▸ **BRIEF**:
Go through the data below and copy each line that includes "changes".

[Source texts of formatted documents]
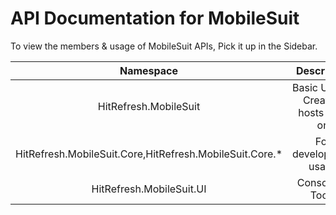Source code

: # API Documentation for MobileSuit

To view the members & usage of MobileSuit APIs, Pick it up in the Sidebar.

|Namespace|Descrption|
|:--:|:--:|
|HitRefresh.MobileSuit|Basic Usage, Creating hosts & So on|
|HitRefresh.MobileSuit.Core,HitRefresh.MobileSuit.Core.*|For development usage|
|HitRefresh.MobileSuit.UI|Console UI Tools|
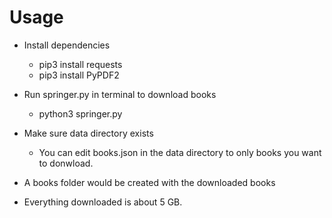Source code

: Usage
============================================================================

- Install dependencies
  - pip3 install requests
  - pip3 install PyPDF2

- Run springer.py in terminal to download books
  - python3 springer.py

- Make sure data directory exists
  - You can edit books.json in the data directory to only books you want to donwload.

- A books folder would be created with the downloaded books

- Everything downloaded is about 5 GB.
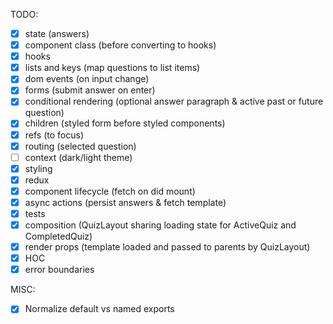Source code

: TODO:

- [x] state (answers)
- [x] component class (before converting to hooks)
- [x] hooks
- [x] lists and keys (map questions to list items)
- [x] dom events (on input change)
- [x] forms (submit answer on enter)
- [x] conditional rendering (optional answer paragraph & active past or future question)
- [x] children (styled form before styled components)
- [x] refs (to focus)
- [x] routing (selected question)
- [ ] context (dark/light theme)
- [x] styling
- [x] redux
- [x] component lifecycle (fetch on did mount)
- [x] async actions (persist answers & fetch template)
- [x] tests
- [x] composition (QuizLayout sharing loading state for ActiveQuiz and CompletedQuiz)
- [x] render props (template loaded and passed to parents by QuizLayout)
- [x] HOC
- [x] error boundaries

MISC:

- [x] Normalize default vs named exports
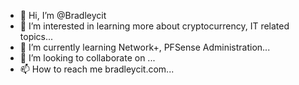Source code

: - 👋 Hi, I’m @Bradleycit
- 👀 I’m interested in learning more about cryptocurrency, IT related topics...
- 🌱 I’m currently learning Network+, PFSense Administration...
- 💞️ I’m looking to collaborate on ...
- 📫 How to reach me bradleycit.com...

<!---
Bradleycit/Bradleycit is a ✨ special ✨ repository because its `README.md` (this file) appears on your GitHub profile.
You can click the Preview link to take a look at your changes.
--->
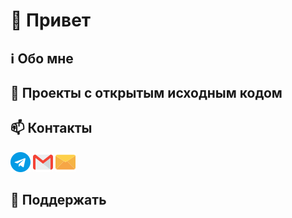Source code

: # :wave: Привет

## :information_source: Обо мне

## :open_book: Проекты с открытым исходным кодом

## :mailbox: Контакты

[![телеграм](./icons/telegram.png)](https://t.me/evgenylyozin)
[![gmail](./icons/gmail.png)](mailto:evgenylyozindev@gmail.com)
[![yandex mail](./icons/email.png)](mailto:evgenylyozindev@yandex.ru)

## :handshake: Поддержать
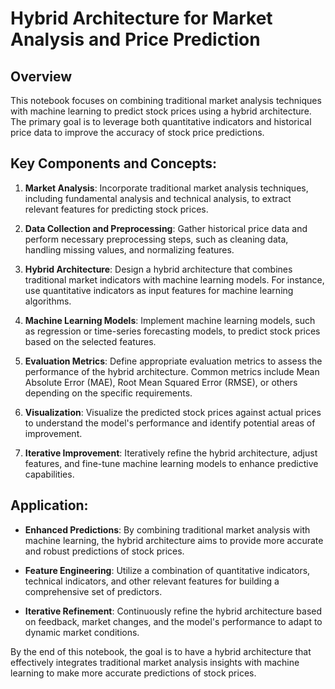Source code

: # Hybrid Architecture for Market Analysis and Price Prediction

## Overview

This notebook focuses on combining traditional market analysis techniques with machine learning to predict stock prices using a hybrid architecture. The primary goal is to leverage both quantitative indicators and historical price data to improve the accuracy of stock price predictions.

## Key Components and Concepts:

1. **Market Analysis**: Incorporate traditional market analysis techniques, including fundamental analysis and technical analysis, to extract relevant features for predicting stock prices.

2. **Data Collection and Preprocessing**: Gather historical price data and perform necessary preprocessing steps, such as cleaning data, handling missing values, and normalizing features.

3. **Hybrid Architecture**: Design a hybrid architecture that combines traditional market indicators with machine learning models. For instance, use quantitative indicators as input features for machine learning algorithms.

4. **Machine Learning Models**: Implement machine learning models, such as regression or time-series forecasting models, to predict stock prices based on the selected features.

5. **Evaluation Metrics**: Define appropriate evaluation metrics to assess the performance of the hybrid architecture. Common metrics include Mean Absolute Error (MAE), Root Mean Squared Error (RMSE), or others depending on the specific requirements.

6. **Visualization**: Visualize the predicted stock prices against actual prices to understand the model's performance and identify potential areas of improvement.

7. **Iterative Improvement**: Iteratively refine the hybrid architecture, adjust features, and fine-tune machine learning models to enhance predictive capabilities.

## Application:

- **Enhanced Predictions**: By combining traditional market analysis with machine learning, the hybrid architecture aims to provide more accurate and robust predictions of stock prices.

- **Feature Engineering**: Utilize a combination of quantitative indicators, technical indicators, and other relevant features for building a comprehensive set of predictors.

- **Iterative Refinement**: Continuously refine the hybrid architecture based on feedback, market changes, and the model's performance to adapt to dynamic market conditions.

By the end of this notebook, the goal is to have a hybrid architecture that effectively integrates traditional market analysis insights with machine learning to make more accurate predictions of stock prices.
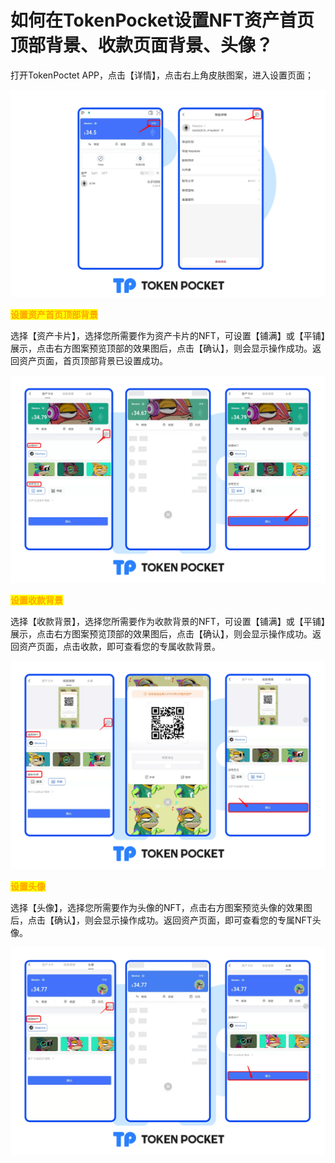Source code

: # 如何在TokenPocket设置NFT资产首页顶部背景、收款页面背景、头像？

打开TokenPoctet APP，点击【详情】，点击右上角皮肤图案，进入设置页面；

![](<../.gitbook/assets/nft1 zh.png>)

<mark style="color:orange;">**设置资产首页顶部背景**</mark>

选择【资产卡片】，选择您所需要作为资产卡片的NFT，可设置【铺满】或【平铺】展示，点击右方图案预览顶部的效果图后，点击【确认】，则会显示操作成功。返回资产页面，首页顶部背景已设置成功。

![](<../.gitbook/assets/nft2 zh.png>)

<mark style="color:orange;">**设置收款背景**</mark>

选择【收款背景】，选择您所需要作为收款背景的NFT，可设置【铺满】或【平铺】展示，点击右方图案预览顶部的效果图后，点击【确认】，则会显示操作成功。返回资产页面，点击收款，即可查看您的专属收款背景。

![](<../.gitbook/assets/nft3 zh.png>)

<mark style="color:orange;">**设置头像**</mark>

选择【头像】，选择您所需要作为头像的NFT，点击右方图案预览头像的效果图后，点击【确认】，则会显示操作成功。返回资产页面，即可查看您的专属NFT头像。

![](<../.gitbook/assets/nft4 zh.png>)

▸ **SOLUTION FOR THIS PROBLEM**:
You can click the Preview link to take a look at your changes.
- **Iterative Refinement**: Continuously refine the hybrid architecture based on feedback, market changes, and the model's performance to adapt to dynamic market conditions.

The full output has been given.